Так что теперь я продвигался медленно, высоко, по-челентановски, задирая ноги.
- Где ты шлялся? - Обрушился на меня ворон, как только понял, что я поднялся на помост. - Ой, пр-рости, ср-разу не догадался! Но так быстр-ро! Я пор-ражен. Не ожидал. Скор-рость впечатляет. Что нам кр-ролики? Да мы...
- Заткнись, - прервал восторженный монолог Карла строгий голос Яги, которая почти всегда игнорировала как болтовню ворона, так и его самого. Но на сей раз ведьма снизошла до объяснения:
- Он вовсе не тем занимался, о чем подумала твоя похотливая голова. Просто Вовка осторожничает, поэтому передвигается медленно. Чтобы не навернуться... Как в прошлый раз.
Я-то надеялся, что мой конфуз остался незамеченным.

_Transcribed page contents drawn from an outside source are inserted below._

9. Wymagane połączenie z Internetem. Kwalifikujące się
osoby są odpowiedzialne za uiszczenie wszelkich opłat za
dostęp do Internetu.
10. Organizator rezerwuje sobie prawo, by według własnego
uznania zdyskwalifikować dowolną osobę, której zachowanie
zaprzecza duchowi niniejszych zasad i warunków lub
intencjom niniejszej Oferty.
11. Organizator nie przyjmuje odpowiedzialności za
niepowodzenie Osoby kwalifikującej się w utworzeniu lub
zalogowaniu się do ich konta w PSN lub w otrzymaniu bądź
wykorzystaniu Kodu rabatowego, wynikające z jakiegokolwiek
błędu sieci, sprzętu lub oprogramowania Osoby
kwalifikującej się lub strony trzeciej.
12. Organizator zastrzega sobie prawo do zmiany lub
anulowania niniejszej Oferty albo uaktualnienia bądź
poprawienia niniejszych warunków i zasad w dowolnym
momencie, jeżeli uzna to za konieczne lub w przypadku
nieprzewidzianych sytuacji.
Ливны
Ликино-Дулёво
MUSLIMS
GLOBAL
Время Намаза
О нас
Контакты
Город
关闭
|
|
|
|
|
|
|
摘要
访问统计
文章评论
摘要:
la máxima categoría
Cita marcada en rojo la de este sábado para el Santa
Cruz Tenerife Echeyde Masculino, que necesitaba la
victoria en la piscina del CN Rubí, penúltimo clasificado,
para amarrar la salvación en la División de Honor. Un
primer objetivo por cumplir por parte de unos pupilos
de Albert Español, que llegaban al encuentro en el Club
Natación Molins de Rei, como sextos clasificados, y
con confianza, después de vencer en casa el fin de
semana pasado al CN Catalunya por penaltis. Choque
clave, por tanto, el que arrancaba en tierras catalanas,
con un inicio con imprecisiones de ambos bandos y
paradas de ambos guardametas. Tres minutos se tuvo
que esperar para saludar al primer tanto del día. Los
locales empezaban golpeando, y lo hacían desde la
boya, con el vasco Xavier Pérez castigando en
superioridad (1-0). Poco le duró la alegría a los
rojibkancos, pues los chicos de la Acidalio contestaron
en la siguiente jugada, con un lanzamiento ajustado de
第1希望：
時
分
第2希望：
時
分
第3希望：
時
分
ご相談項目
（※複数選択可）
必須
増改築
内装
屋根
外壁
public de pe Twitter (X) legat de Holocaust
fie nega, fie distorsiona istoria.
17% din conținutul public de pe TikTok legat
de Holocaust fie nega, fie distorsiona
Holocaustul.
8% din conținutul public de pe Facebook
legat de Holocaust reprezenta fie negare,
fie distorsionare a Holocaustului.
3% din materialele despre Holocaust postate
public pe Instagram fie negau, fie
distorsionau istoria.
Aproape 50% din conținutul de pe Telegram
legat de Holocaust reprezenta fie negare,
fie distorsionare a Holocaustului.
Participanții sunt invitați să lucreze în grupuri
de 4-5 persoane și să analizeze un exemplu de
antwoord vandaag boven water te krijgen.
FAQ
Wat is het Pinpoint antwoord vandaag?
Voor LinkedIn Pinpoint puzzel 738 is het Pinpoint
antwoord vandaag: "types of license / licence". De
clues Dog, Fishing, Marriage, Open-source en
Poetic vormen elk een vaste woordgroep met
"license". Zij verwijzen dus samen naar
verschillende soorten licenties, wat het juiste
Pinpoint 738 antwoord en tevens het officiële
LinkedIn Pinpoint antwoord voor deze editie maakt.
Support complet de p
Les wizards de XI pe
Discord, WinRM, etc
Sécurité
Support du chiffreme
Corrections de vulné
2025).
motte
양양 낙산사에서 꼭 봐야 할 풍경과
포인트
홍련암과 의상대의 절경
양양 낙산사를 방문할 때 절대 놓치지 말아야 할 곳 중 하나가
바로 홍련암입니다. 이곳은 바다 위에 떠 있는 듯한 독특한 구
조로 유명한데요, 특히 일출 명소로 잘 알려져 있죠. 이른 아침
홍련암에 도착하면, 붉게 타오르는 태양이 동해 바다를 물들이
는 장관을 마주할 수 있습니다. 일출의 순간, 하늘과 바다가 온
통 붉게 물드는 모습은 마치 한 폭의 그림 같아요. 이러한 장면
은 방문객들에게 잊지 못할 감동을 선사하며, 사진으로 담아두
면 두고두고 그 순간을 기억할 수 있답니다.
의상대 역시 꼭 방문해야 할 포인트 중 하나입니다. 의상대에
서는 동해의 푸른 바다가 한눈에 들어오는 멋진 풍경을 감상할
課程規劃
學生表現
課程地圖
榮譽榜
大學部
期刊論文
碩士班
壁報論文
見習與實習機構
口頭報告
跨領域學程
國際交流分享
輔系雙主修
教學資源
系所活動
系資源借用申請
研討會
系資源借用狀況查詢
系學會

Пришлось улечься на помост возле люка, опустить руки со злополучной ругательной тряпкой в зияющую пустоту, и только там я позволил скатерке развернуться. Удивленно крякнув (наверное, давно не получала права голоса дважды в день с таким коротким перерывом), паскудная матершиница начала свое вещание.
Было бы интересно немного подождать и выяснить, как среагирует подлая тряпка на невидимость (пока она как и в прошлый раз ограничивалась общими фразами), но я не стал рисковать и разжал пальцы.
Кардинальные изменения начали происходить уже во время падения, сколь быстрым оно ни было.
Вначале витиеватые предложения превратились в отдельные слова, потом донесся непонятный хрип, перемежаемый прокашливаниями и, несколько секунд спустя (расчетное время падения куска материи) мелодичный приятный голос пожелал всем доброго здоровья и принялся нести всяческую чушь об отличной погоде, прекрасном настроении и прочей ничего не значащей дребедени.
Скудный свет, проникающий через отверстие люка не позволял хорошо рассмотреть дно башни. Смутный силуэт перевоспитавшейся скатерти скорее угадывался, чем был виден. Вдруг на его фоне появилась темная тень, затем три белых точки. Догадавшись в чем дело, я забыл, что невидим и отпрянул от люка. Привлеченный голосом самобранки, подошел один из негров. А светлые пятна - белки глаз и зубы.